• [Problem statement] Rewrite the rows from the start through the line that contains "Which series reaches", putting "line" wherever "series" appears and leaving everything else unchanged.

[Dataset entries]
※
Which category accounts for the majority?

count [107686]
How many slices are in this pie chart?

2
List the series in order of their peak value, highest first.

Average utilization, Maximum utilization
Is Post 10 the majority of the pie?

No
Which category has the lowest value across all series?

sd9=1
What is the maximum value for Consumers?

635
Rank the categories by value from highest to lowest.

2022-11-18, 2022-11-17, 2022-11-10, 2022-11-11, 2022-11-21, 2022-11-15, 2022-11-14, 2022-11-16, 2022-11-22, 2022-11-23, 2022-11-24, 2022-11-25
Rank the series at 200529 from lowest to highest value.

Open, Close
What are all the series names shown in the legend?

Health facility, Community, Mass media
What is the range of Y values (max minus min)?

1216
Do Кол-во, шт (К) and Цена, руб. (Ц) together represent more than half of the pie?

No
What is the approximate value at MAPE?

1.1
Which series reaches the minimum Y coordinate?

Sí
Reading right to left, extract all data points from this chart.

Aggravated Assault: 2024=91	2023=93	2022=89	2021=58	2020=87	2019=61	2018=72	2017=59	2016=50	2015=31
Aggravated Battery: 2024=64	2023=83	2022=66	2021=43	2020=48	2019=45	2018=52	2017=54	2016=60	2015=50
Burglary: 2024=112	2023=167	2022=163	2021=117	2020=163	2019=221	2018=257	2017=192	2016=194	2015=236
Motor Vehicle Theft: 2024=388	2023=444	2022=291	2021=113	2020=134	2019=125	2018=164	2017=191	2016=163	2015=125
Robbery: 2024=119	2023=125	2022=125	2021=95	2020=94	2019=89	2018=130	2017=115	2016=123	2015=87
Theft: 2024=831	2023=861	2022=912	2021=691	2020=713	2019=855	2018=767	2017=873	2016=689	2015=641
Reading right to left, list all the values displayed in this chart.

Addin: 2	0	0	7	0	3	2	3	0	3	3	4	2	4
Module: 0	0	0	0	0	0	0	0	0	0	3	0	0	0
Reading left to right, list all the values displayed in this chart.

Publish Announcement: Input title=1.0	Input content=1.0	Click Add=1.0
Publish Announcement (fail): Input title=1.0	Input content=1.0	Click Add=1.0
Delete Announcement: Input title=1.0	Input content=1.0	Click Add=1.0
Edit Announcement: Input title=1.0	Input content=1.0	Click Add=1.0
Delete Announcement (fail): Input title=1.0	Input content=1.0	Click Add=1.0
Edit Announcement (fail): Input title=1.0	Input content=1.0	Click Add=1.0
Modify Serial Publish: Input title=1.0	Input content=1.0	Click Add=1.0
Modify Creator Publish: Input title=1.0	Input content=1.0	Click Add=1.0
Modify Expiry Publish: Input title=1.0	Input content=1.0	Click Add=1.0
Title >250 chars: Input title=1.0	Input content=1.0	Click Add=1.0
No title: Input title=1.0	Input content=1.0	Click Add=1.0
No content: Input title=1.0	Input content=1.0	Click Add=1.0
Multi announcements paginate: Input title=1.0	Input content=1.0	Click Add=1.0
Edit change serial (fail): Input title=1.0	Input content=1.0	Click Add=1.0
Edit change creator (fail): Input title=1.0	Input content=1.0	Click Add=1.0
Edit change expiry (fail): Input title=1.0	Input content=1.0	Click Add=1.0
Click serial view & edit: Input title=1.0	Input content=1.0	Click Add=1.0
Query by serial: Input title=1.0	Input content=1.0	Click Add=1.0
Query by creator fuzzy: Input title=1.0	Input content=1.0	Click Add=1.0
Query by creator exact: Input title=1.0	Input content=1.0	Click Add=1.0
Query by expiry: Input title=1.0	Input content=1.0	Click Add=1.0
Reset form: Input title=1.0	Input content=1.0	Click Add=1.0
※
• [Task output]
Which category accounts for the majority?

count [107686]
How many slices are in this pie chart?

2
List the line in order of their peak value, highest first.

Average utilization, Maximum utilization
Is Post 10 the majority of the pie?

No
Which category has the lowest value across all line?

sd9=1
What is the maximum value for Consumers?

635
Rank the categories by value from highest to lowest.

2022-11-18, 2022-11-17, 2022-11-10, 2022-11-11, 2022-11-21, 2022-11-15, 2022-11-14, 2022-11-16, 2022-11-22, 2022-11-23, 2022-11-24, 2022-11-25
Rank the line at 200529 from lowest to highest value.

Open, Close
What are all the line names shown in the legend?

Health facility, Community, Mass media
What is the range of Y values (max minus min)?

1216
Do Кол-во, шт (К) and Цена, руб. (Ц) together represent more than half of the pie?

No
What is the approximate value at MAPE?

1.1
Which line reaches the minimum Y coordinate?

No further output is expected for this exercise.